__Extract provided__
□ □ □

## viewpoint

### Large numbers

Emma Farnan | Thursday, December 7, 2017

What is the largest finite number that you can think of? Maybe some of you will know what a googol is, which is 10^100 so basically a one with 100 zeros after it. Some may even have heard of a googolplex which is 10^googol. Yes this is a huge number but it can be conceived of still, at least how many digits it has can be conceived. But what if I told you that even this is tiny?

So, basically there is a number called “Graham’s Number” that is so large, it is genuinely impossible to describe how many digits it even has. It once held the record for the largest number ever used in a mathematical proof, but I can explain how to build it.

□ □ □

__Listing__
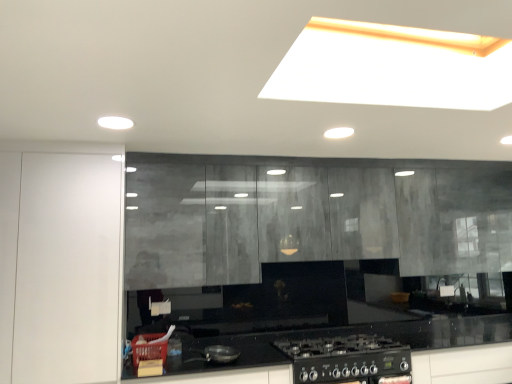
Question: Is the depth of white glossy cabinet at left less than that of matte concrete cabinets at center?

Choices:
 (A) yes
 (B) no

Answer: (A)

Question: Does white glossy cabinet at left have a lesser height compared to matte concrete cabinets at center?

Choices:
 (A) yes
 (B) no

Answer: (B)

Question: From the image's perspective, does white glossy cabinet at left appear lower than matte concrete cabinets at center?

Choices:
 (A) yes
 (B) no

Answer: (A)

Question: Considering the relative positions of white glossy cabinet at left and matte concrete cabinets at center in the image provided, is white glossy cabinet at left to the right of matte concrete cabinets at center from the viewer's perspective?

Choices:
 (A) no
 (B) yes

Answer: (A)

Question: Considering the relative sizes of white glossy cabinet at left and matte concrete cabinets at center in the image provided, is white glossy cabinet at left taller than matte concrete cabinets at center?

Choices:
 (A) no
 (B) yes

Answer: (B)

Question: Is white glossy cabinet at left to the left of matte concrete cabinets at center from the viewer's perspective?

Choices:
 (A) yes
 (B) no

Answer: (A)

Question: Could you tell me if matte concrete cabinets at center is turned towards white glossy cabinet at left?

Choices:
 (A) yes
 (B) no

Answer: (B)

□ □ □

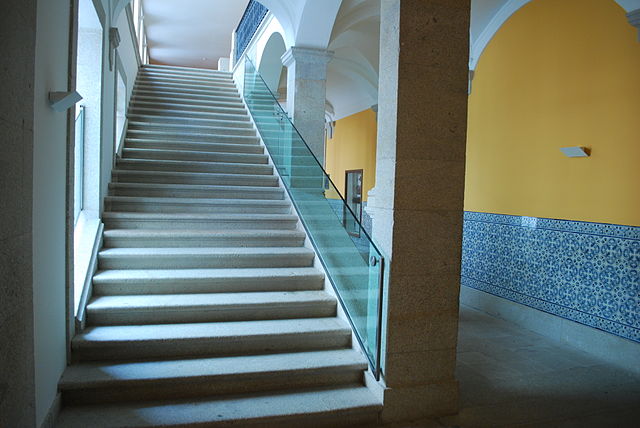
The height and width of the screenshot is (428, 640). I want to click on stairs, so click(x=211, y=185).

□ □ □

__The tasks__
1) List every number the post on large numbers refers to by name.
2) According to the post on large numbers, what record did Graham's Number once hold?
3) Extend the post on large numbers, starting right after its final sentence.

__Expected responses__
1) googol, googolplex, Graham's Number

2) It once held the record for the largest number ever used in a mathematical proof.

3)
First, we need a new notation, so we will use a ↑ as this notation. This basically will say how many times to raise something to a power. So 3↑3 is 3^3 = 27 and 3↑↑3 is 3↑(3↑3) so 3^27 which is over 7.6 trillion. Another way to say this is having a “tower” of threes that is three tall because it would be 3^3^3. Now 7.6 trillion might already be hard to imagine, but let’s do it again. 3↑↑↑3 would be 3↑↑(3↑↑3). So now we have three raised to the third power 7.6 trillion times. Now, our tower is 7.6 trillion threes tall (remember that a tower only three tall is that 7.6 trillion). At this point, it would be easy to say that we should stop because we are so beyond what people can think of realistically.

Unfortunately, we haven’t even remotely approached Graham’s Number — and by remotely, I don’t mean that we are halfway there. I mean that we haven’t even really started on our journey yet. At this point, we have pointed out how unimaginably much larger each arrow makes the number, remembering 3↑3 is 27 and 3↑↑3 is 7.6 trillion. So one more step, 3↑↑↑↑3? Huge! The height of this tower of threes has the equivalent to a tower of 7.6 trillion threes as the number of threes in it. And this is the real starting point of Graham’s Number, because we will define 3↑↑↑↑3 as equal to g_{1}.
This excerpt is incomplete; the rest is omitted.